[Data excerpts]
====

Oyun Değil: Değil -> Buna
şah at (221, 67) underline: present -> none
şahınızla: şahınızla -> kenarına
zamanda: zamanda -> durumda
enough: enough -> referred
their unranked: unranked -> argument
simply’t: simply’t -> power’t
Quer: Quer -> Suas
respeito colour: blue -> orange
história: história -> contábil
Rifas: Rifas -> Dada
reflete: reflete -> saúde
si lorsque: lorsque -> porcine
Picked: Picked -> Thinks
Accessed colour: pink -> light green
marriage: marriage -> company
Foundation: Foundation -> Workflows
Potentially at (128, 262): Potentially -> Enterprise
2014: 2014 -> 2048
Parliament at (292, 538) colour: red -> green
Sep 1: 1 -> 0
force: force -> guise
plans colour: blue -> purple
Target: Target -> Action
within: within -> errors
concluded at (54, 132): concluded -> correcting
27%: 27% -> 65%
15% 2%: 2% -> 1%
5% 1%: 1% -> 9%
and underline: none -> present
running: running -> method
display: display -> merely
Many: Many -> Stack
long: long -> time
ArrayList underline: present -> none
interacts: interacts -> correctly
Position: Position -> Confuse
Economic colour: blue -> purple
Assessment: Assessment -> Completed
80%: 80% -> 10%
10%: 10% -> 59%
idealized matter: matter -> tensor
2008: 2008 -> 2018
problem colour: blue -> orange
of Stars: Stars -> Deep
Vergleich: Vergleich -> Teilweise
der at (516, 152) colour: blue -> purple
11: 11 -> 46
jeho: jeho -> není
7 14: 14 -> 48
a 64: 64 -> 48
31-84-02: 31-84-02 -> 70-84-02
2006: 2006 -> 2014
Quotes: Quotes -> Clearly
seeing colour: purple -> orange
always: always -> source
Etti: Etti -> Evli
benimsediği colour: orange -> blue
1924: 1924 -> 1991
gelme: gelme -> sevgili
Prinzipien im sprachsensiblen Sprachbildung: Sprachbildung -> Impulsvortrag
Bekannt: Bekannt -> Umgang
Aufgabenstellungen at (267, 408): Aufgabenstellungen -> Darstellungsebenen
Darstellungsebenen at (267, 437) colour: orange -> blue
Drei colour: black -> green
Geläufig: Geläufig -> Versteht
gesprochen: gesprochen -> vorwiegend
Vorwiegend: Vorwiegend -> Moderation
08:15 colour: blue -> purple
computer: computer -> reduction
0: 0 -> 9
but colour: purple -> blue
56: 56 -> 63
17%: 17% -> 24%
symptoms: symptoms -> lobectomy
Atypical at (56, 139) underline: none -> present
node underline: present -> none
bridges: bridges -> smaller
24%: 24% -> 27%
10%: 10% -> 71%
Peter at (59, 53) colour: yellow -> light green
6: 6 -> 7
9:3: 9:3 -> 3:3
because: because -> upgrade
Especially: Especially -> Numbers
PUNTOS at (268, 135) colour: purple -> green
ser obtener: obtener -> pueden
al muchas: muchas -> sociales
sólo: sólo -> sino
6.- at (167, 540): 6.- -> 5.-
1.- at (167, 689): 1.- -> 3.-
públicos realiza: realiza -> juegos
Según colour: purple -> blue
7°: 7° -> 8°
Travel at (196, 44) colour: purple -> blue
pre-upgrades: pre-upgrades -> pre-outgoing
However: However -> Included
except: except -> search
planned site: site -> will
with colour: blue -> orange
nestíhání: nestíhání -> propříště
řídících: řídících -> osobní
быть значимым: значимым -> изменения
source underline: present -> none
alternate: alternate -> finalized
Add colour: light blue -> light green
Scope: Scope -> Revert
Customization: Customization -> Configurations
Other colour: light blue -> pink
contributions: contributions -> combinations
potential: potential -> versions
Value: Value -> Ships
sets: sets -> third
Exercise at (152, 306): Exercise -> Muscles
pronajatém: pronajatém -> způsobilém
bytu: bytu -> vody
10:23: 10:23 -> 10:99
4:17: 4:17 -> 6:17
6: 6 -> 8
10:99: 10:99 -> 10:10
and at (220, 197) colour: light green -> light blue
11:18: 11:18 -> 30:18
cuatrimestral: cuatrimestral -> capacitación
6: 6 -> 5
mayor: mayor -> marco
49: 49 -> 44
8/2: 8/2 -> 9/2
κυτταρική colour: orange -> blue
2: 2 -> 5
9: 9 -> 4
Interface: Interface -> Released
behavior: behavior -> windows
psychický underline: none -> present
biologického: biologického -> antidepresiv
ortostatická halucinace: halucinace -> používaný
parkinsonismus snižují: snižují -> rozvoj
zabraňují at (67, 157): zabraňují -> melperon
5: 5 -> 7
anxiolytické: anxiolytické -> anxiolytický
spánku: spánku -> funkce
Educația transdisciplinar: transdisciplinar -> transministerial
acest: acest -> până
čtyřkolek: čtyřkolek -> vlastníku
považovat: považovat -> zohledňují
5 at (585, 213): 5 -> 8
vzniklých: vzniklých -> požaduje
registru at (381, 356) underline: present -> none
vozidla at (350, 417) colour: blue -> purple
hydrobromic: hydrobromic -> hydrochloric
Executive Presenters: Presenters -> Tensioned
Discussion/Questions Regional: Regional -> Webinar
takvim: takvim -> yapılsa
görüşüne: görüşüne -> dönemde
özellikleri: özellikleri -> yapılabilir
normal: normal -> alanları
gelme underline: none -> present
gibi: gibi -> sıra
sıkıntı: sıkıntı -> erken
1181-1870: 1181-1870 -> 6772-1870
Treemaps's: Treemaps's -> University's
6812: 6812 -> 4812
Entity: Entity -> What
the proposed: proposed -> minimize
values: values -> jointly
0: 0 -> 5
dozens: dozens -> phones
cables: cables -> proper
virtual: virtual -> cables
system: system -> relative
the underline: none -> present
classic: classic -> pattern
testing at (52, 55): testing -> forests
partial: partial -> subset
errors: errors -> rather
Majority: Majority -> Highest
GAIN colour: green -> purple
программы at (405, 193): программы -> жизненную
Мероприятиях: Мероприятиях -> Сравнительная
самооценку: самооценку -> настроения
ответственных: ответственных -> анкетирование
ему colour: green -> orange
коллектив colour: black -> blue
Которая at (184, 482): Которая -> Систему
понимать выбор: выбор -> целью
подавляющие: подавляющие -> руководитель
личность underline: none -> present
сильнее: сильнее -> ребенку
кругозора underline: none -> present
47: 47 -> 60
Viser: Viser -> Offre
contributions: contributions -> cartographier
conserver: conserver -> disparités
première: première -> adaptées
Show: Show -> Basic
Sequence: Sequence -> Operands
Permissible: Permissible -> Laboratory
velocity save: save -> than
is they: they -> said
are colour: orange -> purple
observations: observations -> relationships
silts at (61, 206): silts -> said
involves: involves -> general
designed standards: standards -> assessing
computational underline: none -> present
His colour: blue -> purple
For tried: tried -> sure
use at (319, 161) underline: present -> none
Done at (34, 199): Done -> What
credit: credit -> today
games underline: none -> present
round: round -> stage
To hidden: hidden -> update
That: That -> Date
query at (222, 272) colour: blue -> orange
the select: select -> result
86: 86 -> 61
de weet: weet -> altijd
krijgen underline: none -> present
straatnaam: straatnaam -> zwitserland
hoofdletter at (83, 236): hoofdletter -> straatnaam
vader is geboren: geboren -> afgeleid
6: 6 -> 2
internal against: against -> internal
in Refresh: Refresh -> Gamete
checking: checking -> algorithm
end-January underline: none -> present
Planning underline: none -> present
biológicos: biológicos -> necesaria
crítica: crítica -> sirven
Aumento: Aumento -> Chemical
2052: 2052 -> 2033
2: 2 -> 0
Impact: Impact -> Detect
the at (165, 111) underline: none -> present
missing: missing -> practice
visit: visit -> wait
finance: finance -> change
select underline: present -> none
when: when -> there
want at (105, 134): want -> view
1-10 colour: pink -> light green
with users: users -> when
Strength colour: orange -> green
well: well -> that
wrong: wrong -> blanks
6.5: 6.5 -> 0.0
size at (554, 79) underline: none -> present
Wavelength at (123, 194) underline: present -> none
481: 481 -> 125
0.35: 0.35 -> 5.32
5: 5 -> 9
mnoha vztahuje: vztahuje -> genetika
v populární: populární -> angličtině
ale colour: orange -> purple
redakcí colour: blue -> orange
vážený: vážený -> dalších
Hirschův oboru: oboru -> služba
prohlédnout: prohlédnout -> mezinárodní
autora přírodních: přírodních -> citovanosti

====

DIRECTIVE: Copy out the items word for word, from the very first line through the line that contains "symptoms: symptoms -> lobectomy".

RIGHT ANSWER:
Oyun Değil: Değil -> Buna
şah at (221, 67) underline: present -> none
şahınızla: şahınızla -> kenarına
zamanda: zamanda -> durumda
enough: enough -> referred
their unranked: unranked -> argument
simply’t: simply’t -> power’t
Quer: Quer -> Suas
respeito colour: blue -> orange
história: história -> contábil
Rifas: Rifas -> Dada
reflete: reflete -> saúde
si lorsque: lorsque -> porcine
Picked: Picked -> Thinks
Accessed colour: pink -> light green
marriage: marriage -> company
Foundation: Foundation -> Workflows
Potentially at (128, 262): Potentially -> Enterprise
2014: 2014 -> 2048
Parliament at (292, 538) colour: red -> green
Sep 1: 1 -> 0
force: force -> guise
plans colour: blue -> purple
Target: Target -> Action
within: within -> errors
concluded at (54, 132): concluded -> correcting
27%: 27% -> 65%
15% 2%: 2% -> 1%
5% 1%: 1% -> 9%
and underline: none -> present
running: running -> method
display: display -> merely
Many: Many -> Stack
long: long -> time
ArrayList underline: present -> none
interacts: interacts -> correctly
Position: Position -> Confuse
Economic colour: blue -> purple
Assessment: Assessment -> Completed
80%: 80% -> 10%
10%: 10% -> 59%
idealized matter: matter -> tensor
2008: 2008 -> 2018
problem colour: blue -> orange
of Stars: Stars -> Deep
Vergleich: Vergleich -> Teilweise
der at (516, 152) colour: blue -> purple
11: 11 -> 46
jeho: jeho -> není
7 14: 14 -> 48
a 64: 64 -> 48
31-84-02: 31-84-02 -> 70-84-02
2006: 2006 -> 2014
Quotes: Quotes -> Clearly
seeing colour: purple -> orange
always: always -> source
Etti: Etti -> Evli
benimsediği colour: orange -> blue
1924: 1924 -> 1991
gelme: gelme -> sevgili
Prinzipien im sprachsensiblen Sprachbildung: Sprachbildung -> Impulsvortrag
Bekannt: Bekannt -> Umgang
Aufgabenstellungen at (267, 408): Aufgabenstellungen -> Darstellungsebenen
Darstellungsebenen at (267, 437) colour: orange -> blue
Drei colour: black -> green
Geläufig: Geläufig -> Versteht
gesprochen: gesprochen -> vorwiegend
Vorwiegend: Vorwiegend -> Moderation
08:15 colour: blue -> purple
computer: computer -> reduction
0: 0 -> 9
but colour: purple -> blue
56: 56 -> 63
17%: 17% -> 24%
symptoms: symptoms -> lobectomy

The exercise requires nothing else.